§ **Text excerpt**:
"""

If corporations are to maximize shareholder welfare, managers need to discover what shareholders value; political theory shows how difficult this can be.


Editor’s note: To mark the 50-year anniversary of Milton Friedman’s influential NYT piece on the social responsibility of business, we are launching a series of articles on the shareholder-stakeholder debate. Read previous installments here.

One of the virtues of wealth maximization is its simplicity. Managers do not need to know anything about the preferences of investors when making decisions, they simply adopt all projects with a positive net present value. 

In contrast, maximizing shareholder welfare would require managers to know the preferences of shareholders. For example, are they willing to give up 10 percent of profit in order to reduce greenhouse gas emissions? And it would require a way to adjudicate differences of opinion. What does Walmart do if some shareholders want to stop selling guns while others want to continue gun sales?

The comments in this series often mention the complexity of decision-making if managers were charged to maximize shareholder welfare (or stakeholder welfare), but the problem is even more complex than sometimes is recognized. Here, I would like to flag some challenges that have been identified by political economy research and offer thoughts on how they might be addressed.

Challenges

To maximize shareholder welfare, managers somehow would have to aggregate the preferences of individual shareholders into a “social welfare function” that can be maximized. One aggregation procedure, for example, would be to determine preferences by voting, allowing each share one vote, and let the majority rule.

"""

§ **Provided information**:
"""

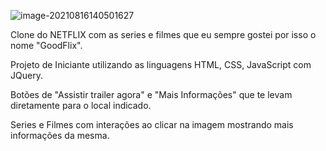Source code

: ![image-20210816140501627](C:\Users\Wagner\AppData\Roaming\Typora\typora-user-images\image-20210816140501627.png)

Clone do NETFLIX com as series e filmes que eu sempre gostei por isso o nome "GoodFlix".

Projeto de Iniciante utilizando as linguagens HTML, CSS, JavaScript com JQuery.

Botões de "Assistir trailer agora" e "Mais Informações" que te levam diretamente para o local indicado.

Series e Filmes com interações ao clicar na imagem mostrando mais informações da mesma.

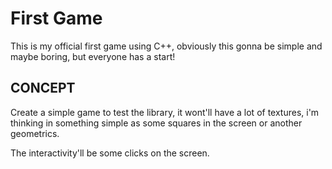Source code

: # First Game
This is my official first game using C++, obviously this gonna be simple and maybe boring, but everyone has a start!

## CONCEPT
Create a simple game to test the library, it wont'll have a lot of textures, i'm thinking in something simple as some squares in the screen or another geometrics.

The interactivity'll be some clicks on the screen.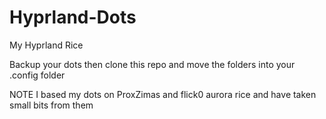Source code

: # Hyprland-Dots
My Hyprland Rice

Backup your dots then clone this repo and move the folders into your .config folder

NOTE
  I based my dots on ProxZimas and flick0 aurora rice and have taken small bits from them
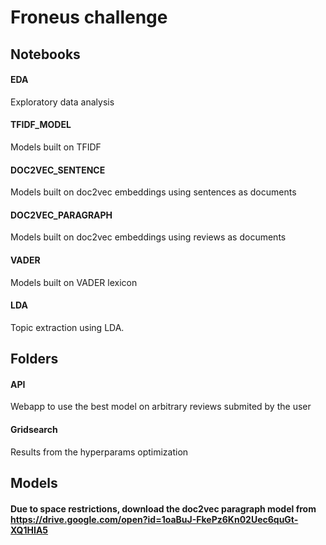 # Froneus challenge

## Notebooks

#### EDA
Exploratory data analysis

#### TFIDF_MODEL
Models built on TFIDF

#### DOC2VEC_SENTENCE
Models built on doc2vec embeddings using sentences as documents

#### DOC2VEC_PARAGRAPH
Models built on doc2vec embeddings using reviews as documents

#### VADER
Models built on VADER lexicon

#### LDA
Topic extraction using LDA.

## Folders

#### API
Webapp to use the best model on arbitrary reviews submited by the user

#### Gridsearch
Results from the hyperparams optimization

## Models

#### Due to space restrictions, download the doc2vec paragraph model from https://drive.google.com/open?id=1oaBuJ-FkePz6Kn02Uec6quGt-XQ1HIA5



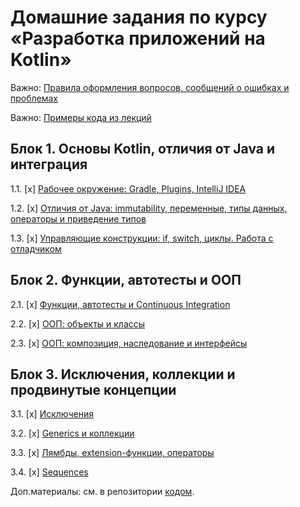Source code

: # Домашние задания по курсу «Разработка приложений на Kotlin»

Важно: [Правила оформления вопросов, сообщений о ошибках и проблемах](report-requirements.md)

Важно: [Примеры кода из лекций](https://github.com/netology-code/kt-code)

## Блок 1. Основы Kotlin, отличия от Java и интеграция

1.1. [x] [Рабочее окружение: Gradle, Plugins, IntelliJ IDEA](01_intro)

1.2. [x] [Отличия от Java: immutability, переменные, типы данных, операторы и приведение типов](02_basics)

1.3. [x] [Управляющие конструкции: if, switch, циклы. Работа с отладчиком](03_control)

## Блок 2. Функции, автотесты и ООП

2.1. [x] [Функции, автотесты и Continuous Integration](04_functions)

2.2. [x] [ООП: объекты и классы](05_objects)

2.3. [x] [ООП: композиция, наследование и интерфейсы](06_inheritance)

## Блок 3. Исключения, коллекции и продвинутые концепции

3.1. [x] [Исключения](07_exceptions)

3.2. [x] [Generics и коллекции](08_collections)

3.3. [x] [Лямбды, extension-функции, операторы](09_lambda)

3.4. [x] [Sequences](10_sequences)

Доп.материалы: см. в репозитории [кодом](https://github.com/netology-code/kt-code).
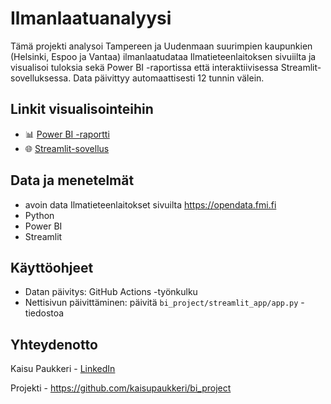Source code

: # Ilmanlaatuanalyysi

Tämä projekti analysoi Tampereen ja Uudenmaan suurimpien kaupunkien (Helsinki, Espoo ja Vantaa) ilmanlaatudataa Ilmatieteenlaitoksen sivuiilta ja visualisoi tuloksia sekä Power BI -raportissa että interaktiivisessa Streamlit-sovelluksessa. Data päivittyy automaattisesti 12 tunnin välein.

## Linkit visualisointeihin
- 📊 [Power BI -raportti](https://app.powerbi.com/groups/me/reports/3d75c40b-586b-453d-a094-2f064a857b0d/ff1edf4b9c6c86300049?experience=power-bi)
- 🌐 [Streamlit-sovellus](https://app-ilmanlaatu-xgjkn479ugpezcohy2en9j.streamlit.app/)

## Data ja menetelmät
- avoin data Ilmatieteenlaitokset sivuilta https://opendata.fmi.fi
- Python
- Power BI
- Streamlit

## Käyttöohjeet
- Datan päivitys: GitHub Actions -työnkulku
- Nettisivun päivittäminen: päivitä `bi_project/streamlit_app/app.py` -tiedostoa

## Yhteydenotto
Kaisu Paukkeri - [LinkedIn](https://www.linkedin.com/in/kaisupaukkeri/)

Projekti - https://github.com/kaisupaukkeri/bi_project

"""

§ **Assignment A**: From the essay on shareholder welfare, set down the passage from "One of the virtues" to "continue gun sales?" word for word.
§ **Assignment B**: Rewrite the paragraph of the essay on shareholder welfare that begins "In contrast, maximizing shareholder welfare" as a short bulleted list that keeps its main facts.

§ **Expected answer A**:
One of the virtues of wealth maximization is its simplicity. Managers do not need to know anything about the preferences of investors when making decisions, they simply adopt all projects with a positive net present value. 

In contrast, maximizing shareholder welfare would require managers to know the preferences of shareholders. For example, are they willing to give up 10 percent of profit in order to reduce greenhouse gas emissions? And it would require a way to adjudicate differences of opinion. What does Walmart do if some shareholders want to stop selling guns while others want to continue gun sales?

§ **Expected answer B**:
- Maximizing shareholder welfare would require managers to know shareholders' preferences, such as whether they would give up 10 percent of profit to reduce greenhouse gas emissions.
- It would also require a way to adjudicate differences of opinion, as when some Walmart shareholders want to stop selling guns while others want gun sales to continue.